- Your instructions:
Down to the last line, set down the listing below exactly, apart from its pictures.

- The data:
----
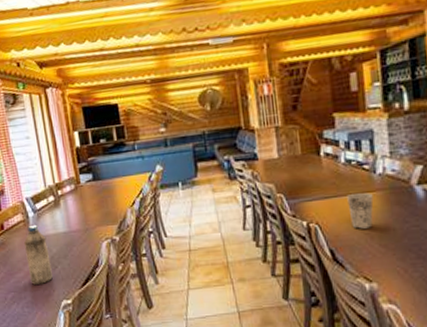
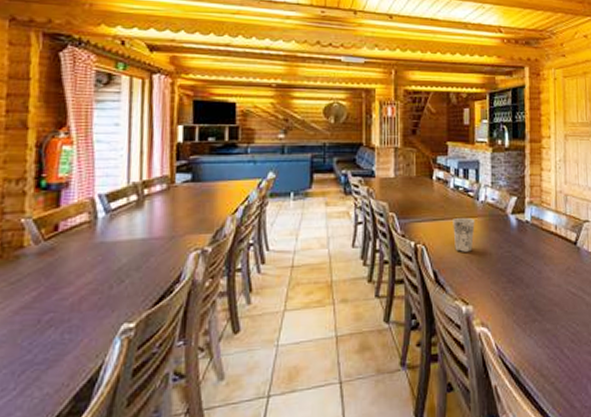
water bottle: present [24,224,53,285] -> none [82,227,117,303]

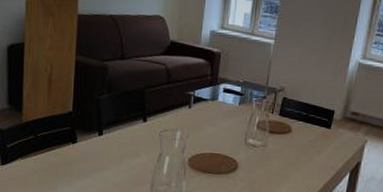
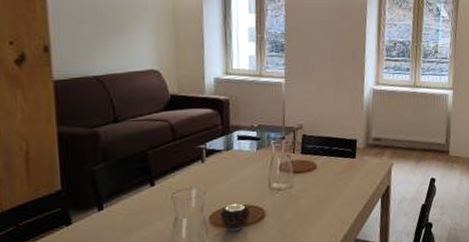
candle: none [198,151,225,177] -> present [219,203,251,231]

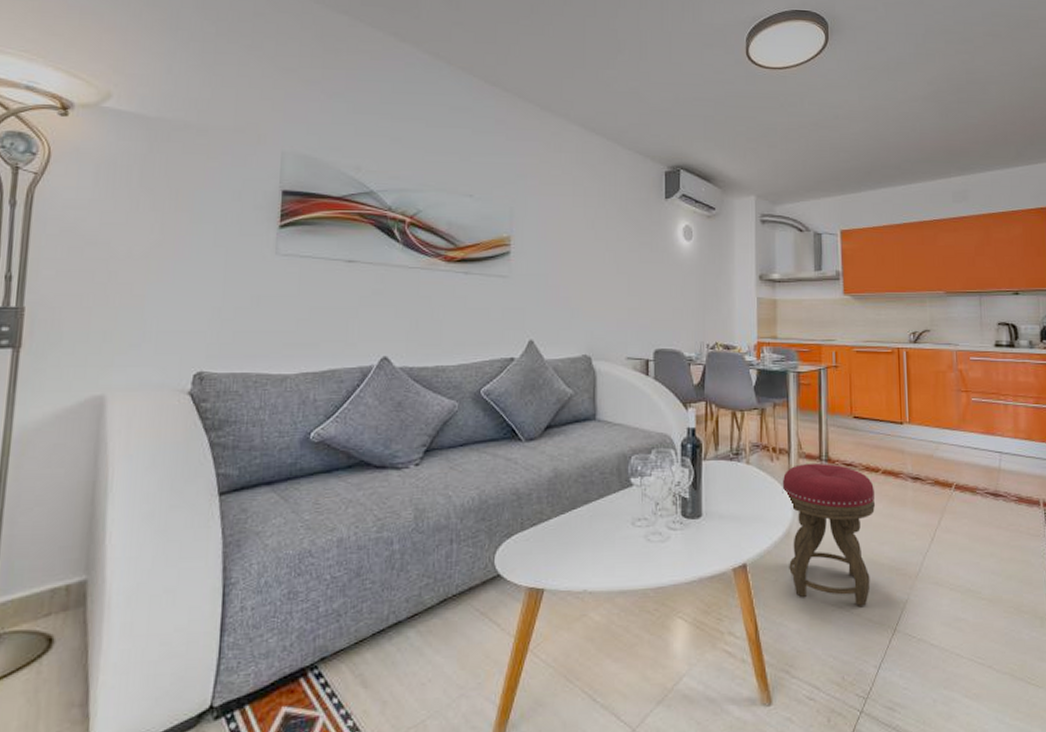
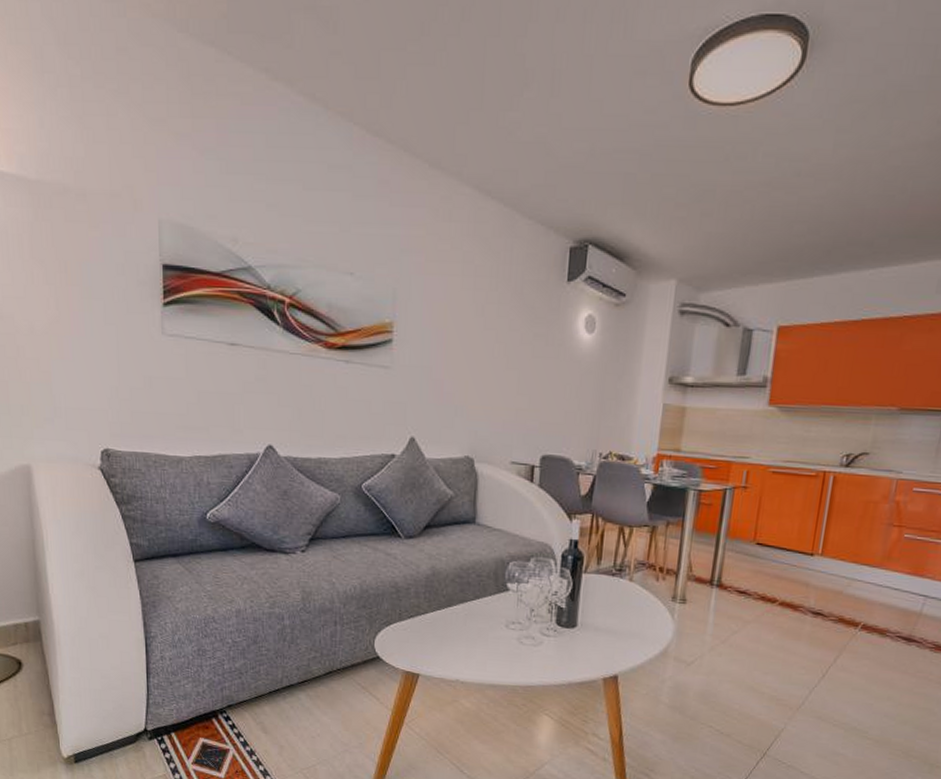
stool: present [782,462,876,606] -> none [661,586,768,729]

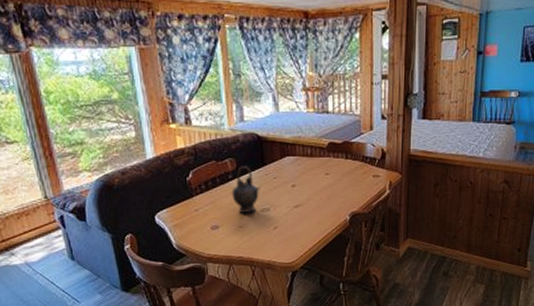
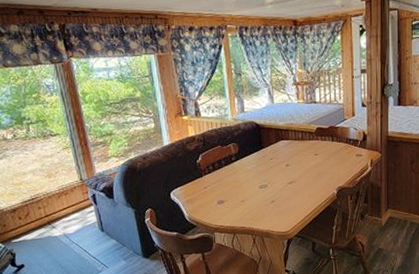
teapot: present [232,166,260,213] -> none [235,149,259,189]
----
- Solution below:
water bottle: present [24,224,53,285] -> none [82,227,117,303]

candle: none [198,151,225,177] -> present [219,203,251,231]

stool: present [782,462,876,606] -> none [661,586,768,729]

teapot: present [232,166,260,213] -> none [235,149,259,189]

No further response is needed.